— Vorliegende Zeilen —
________________________________________

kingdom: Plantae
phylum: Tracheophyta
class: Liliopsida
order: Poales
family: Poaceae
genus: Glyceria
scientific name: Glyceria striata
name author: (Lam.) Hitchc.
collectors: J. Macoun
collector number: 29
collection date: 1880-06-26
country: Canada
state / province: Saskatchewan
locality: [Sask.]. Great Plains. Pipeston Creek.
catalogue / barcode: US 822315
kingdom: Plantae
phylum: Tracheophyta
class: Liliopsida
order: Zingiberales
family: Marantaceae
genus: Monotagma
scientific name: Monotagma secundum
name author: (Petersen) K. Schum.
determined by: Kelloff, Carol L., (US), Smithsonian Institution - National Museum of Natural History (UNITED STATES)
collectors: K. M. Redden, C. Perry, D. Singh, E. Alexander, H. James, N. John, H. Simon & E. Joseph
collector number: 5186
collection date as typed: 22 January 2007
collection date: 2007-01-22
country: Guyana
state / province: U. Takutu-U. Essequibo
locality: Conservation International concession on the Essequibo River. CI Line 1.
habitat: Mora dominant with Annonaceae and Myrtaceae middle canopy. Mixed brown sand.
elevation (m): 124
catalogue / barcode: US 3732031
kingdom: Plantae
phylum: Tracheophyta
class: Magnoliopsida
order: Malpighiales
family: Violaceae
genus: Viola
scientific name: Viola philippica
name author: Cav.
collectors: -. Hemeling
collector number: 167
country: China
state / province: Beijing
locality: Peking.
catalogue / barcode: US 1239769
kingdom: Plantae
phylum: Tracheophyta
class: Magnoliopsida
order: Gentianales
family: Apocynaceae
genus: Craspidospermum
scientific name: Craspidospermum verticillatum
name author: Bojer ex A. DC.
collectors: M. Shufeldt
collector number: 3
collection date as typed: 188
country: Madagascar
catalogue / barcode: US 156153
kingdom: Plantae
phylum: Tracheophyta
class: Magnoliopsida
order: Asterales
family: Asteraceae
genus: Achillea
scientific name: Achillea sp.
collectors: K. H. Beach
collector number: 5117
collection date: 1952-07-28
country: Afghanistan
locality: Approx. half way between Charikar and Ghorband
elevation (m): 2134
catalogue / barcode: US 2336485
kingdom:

________________________________________

— Deine Aufgabe —
Schreib die Zeilen von der Zeile mit „family: Poaceae“ bis zur Zeile mit „country: Guyana“, beide eingeschlossen, wortgetreu ab.

— Ergebnis —
family: Poaceae
genus: Glyceria
scientific name: Glyceria striata
name author: (Lam.) Hitchc.
collectors: J. Macoun
collector number: 29
collection date: 1880-06-26
country: Canada
state / province: Saskatchewan
locality: [Sask.]. Great Plains. Pipeston Creek.
catalogue / barcode: US 822315
kingdom: Plantae
phylum: Tracheophyta
class: Liliopsida
order: Zingiberales
family: Marantaceae
genus: Monotagma
scientific name: Monotagma secundum
name author: (Petersen) K. Schum.
determined by: Kelloff, Carol L., (US), Smithsonian Institution - National Museum of Natural History (UNITED STATES)
collectors: K. M. Redden, C. Perry, D. Singh, E. Alexander, H. James, N. John, H. Simon & E. Joseph
collector number: 5186
collection date as typed: 22 January 2007
collection date: 2007-01-22
country: Guyana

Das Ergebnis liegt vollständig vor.